The relationship between share prices and search engine popularity has been the subject of academic studies, business publication articles and – thanks to the opaque nature of some of the data involved – speculation.
Companies’ share prices and their rankings on search engines like Google often correlate, as we will show below. But the reasons can vary.
A couple are obvious; if a company is in crisis or embroiled in scandal, Google searches for its name are likely to soar while its stock price plummets. Conversely, a company that unexpectedly shoots up in value (like Gamestop did in early 2021) may attract a flood of search engine attention.
Often, the correlation is about a longer game plan. Businesses that invest in effective marketing and branding, and build up their website search engine optimisation, will see their digital presence grow. They may gain more media publicity that leads to a rise in Google searches, or see their content begin to appear on the first pages of searches more frequently.
This growth in reputation is likely to lead to increased sales and also a rise in share price value. In turn, a rise in share price value may alert more people to the company and lead more people to search for information about it.
What about in the world of technology companies? Beyond the ‘Big 5’ – Amazon, Apple, Google, Facebook and Microsoft – there are many publicly-traded tech companies spanning fields such as big data, artificial intelligence, fintech and biotech.
Using publicly-available data from Google, we can see how their search engine popularity related to their share price through the turbulent year of 2020. Let’s take a look at four different companies.

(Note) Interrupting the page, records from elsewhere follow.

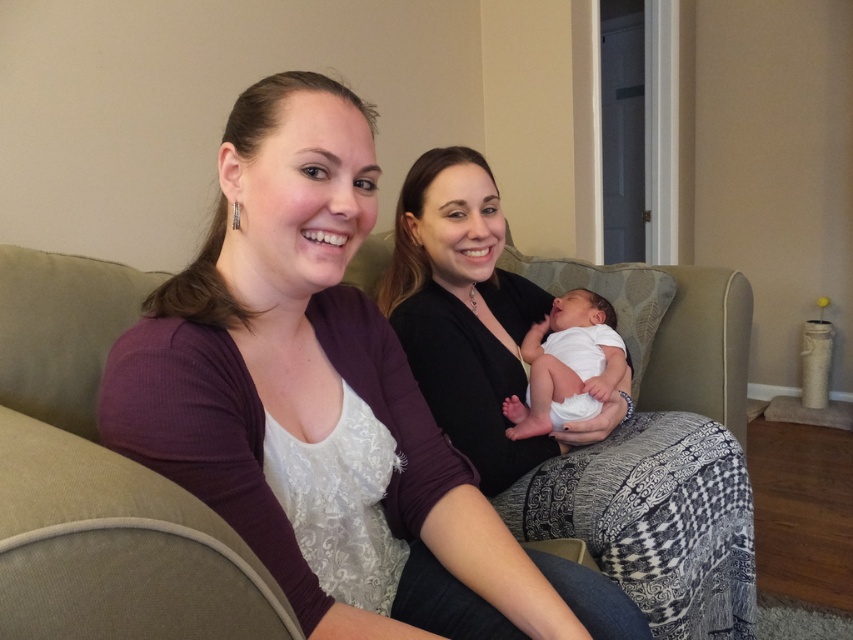
Is purple ribbed cardigan at left to the right of white clothed newborn at center from the viewer's perspective?

Incorrect, purple ribbed cardigan at left is not on the right side of white clothed newborn at center.

Between point (318, 548) and point (558, 413), which one is positioned in front?

Point (318, 548) is more forward.

Measure the distance between purple ribbed cardigan at left and camera.

A distance of 25.85 inches exists between purple ribbed cardigan at left and camera.

This screenshot has width=853, height=640. I want to click on purple ribbed cardigan at left, so click(x=323, y=404).

Between purple ribbed cardigan at left and matte black shirt at center, which one is positioned higher?

purple ribbed cardigan at left

Is purple ribbed cardigan at left positioned in front of matte black shirt at center?

That is True.

Locate an element on the screen. The image size is (853, 640). purple ribbed cardigan at left is located at coordinates (323, 404).

Does matte black shirt at center have a smaller size compared to white clothed newborn at center?

Incorrect, matte black shirt at center is not smaller in size than white clothed newborn at center.

Describe the element at coordinates (567, 426) in the screenshot. The width and height of the screenshot is (853, 640). I see `matte black shirt at center` at that location.

Where is `matte black shirt at center`? This screenshot has height=640, width=853. matte black shirt at center is located at coordinates 567,426.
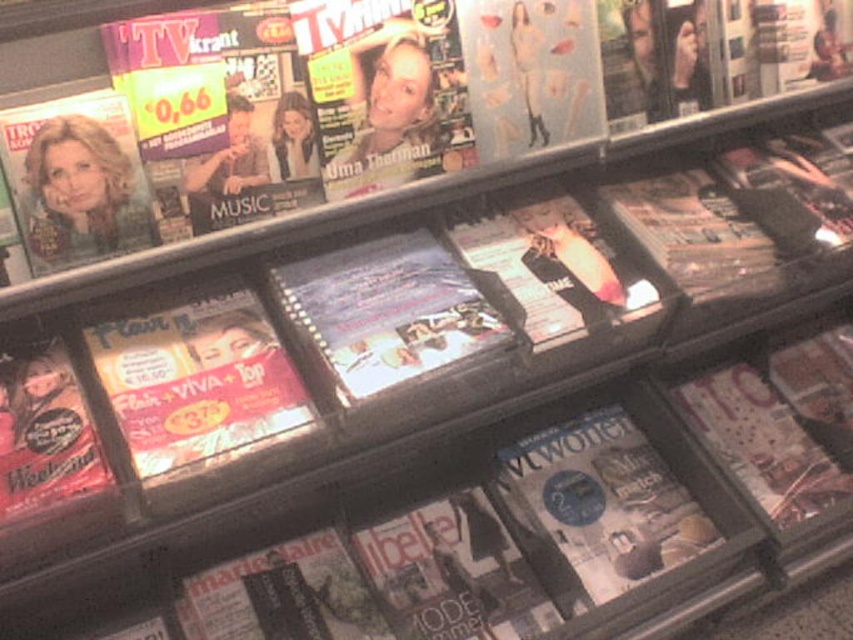
Does matte blue magazine at center come in front of matte glossy magazine at center?

Yes, matte blue magazine at center is closer to the viewer.

Is matte blue magazine at center below matte glossy magazine at center?

Correct, matte blue magazine at center is located below matte glossy magazine at center.

Who is more distant from viewer, (469, 342) or (718, 109)?

Point (718, 109)

Identify the location of matte blue magazine at center. The height and width of the screenshot is (640, 853). (387, 310).

Is point (302, 406) closer to camera compared to point (535, 532)?

That is True.

I want to click on matte plastic magazine at center left, so click(196, 381).

Does matte plastic magazine at center left lie behind matte glossy magazine at center?

No, matte plastic magazine at center left is closer to the viewer.

Which is more to the left, matte plastic magazine at center left or matte glossy magazine at center?

matte plastic magazine at center left

This screenshot has width=853, height=640. I want to click on matte plastic magazine at center left, so click(x=196, y=381).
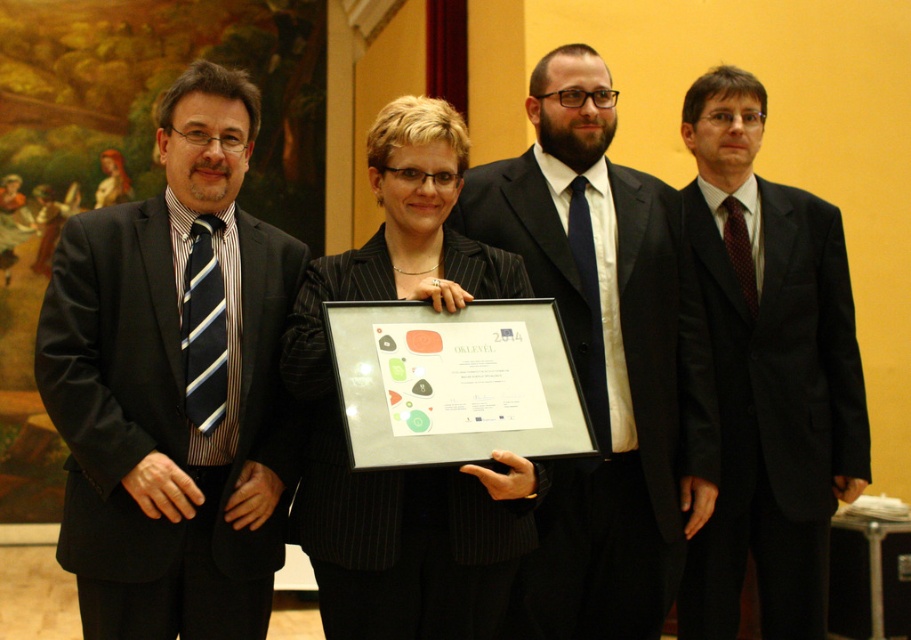
You are a photographer at a formal event. You need to capture a group photo of the matte black suit at left and the black pinstripe suit at center. The camera you are using has a minimum focusing distance of 24 inches. Will you be able to take the photo without moving either of the subjects?

The distance between the matte black suit at left and the black pinstripe suit at center is 23.49 inches, which is less than the camera minimum focusing distance of 24 inches. Therefore, you will not be able to take the photo without moving either of the subjects.

You are a photographer at this event. You need to position two individuals wearing the matte black suit at left and the black satin suit at right so that both can be clearly seen in the photo. Which person should stand closer to the camera to ensure their full height is captured without cropping?

The matte black suit at left is taller than the black satin suit at right. To ensure both are fully visible, the person in the black satin suit at right should stand closer to the camera so their shorter height doesn

Where is the matte black suit at left in the image?

The matte black suit at left is located at point 0.602 on the horizontal axis and 0.192 on the vertical axis.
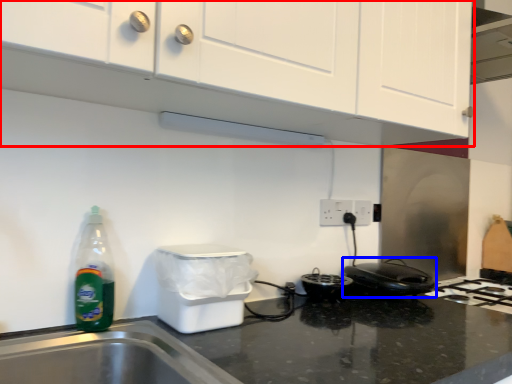
Question: Which object appears closest to the camera in this image, cabinetry (highlighted by a red box) or home appliance (highlighted by a blue box)?

Choices:
 (A) cabinetry
 (B) home appliance

Answer: (A)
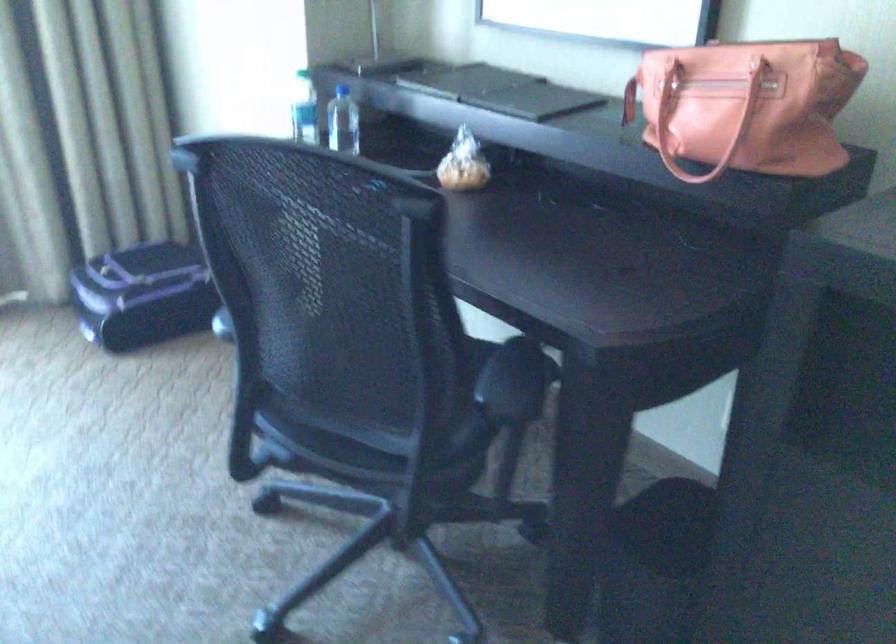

Salesforce is a cloud-based software company specialising in customer relationship management. It helps large and small businesses connect with customers and obtain more information about them.
It performed strongly during the pandemic, particularly in August following excellent second-quarter results, and its share price rocketed by 39.9%. We can see how Google searches similarly peaked around this time, likely coinciding with publicity around the results followed by interest in the share price rise.
Software firm Alteryx offers analytics services to businesses, providing user-friendly platforms to help them read data, assess their performance and make decisions; something it calls this the ‘democratisation of data’. Alteryx was founded in California in 1997 and listed on the New York Stock Exchange in 2017.
It had the opposite experience to Salesforce in August 2020: after a disappointing earnings report, its share price plunged by nearly a third. Yet what they had in common was that their search engine popularly shot up as a result.
US-based Nvidia designs and produces high-end graphic processing units, and has been publicly traded since 1999. As well as professional and gaming devices, these go on to power groundbreaking areas of AI such as self-driving vehicles, and are set to be used to power Leonardo, the world’s fastest AI supercomputer.
In the case of Nvidia, we can see how the generation of media attention affects Google search data. The company purchased UK-based chip designer Arm in September 2020, and announced plans to build an AI lab in Cambridge with its own supercomputer. Google interest spiked at this point, and the company’s share price also took a boost.
Square is a financial services, merchant services aggregator and mobile payment company based in California. It offers both software and hardware targeted at businesses, for example mobile payment readers. It went public on the New York Stock Exchange in 2015.
Despite an initial dip in late February, the company did well to tap into the boost to digital payment technologies during the pandemic, and its CashApp tool did particularly well. Google search data clearly shows how the company boosted its marketing strategies and generated online attention through the year, especially over the summer, and the company saw its share price steadily increase from March.
Notes on data
Share price data was collected from Yahoo. Figures represent the closing share price on one day each week from January 1st 2020 to January 1st 2021.
Google search data was collected from Google Trends. Figures represent the popularity of searches for the company name worldwide each week of 2020, with 100 representing peak popularity for that term. Read more about Google Trends figures.
Searches for Square Inc were narrowed to the company to exclude searches for other things.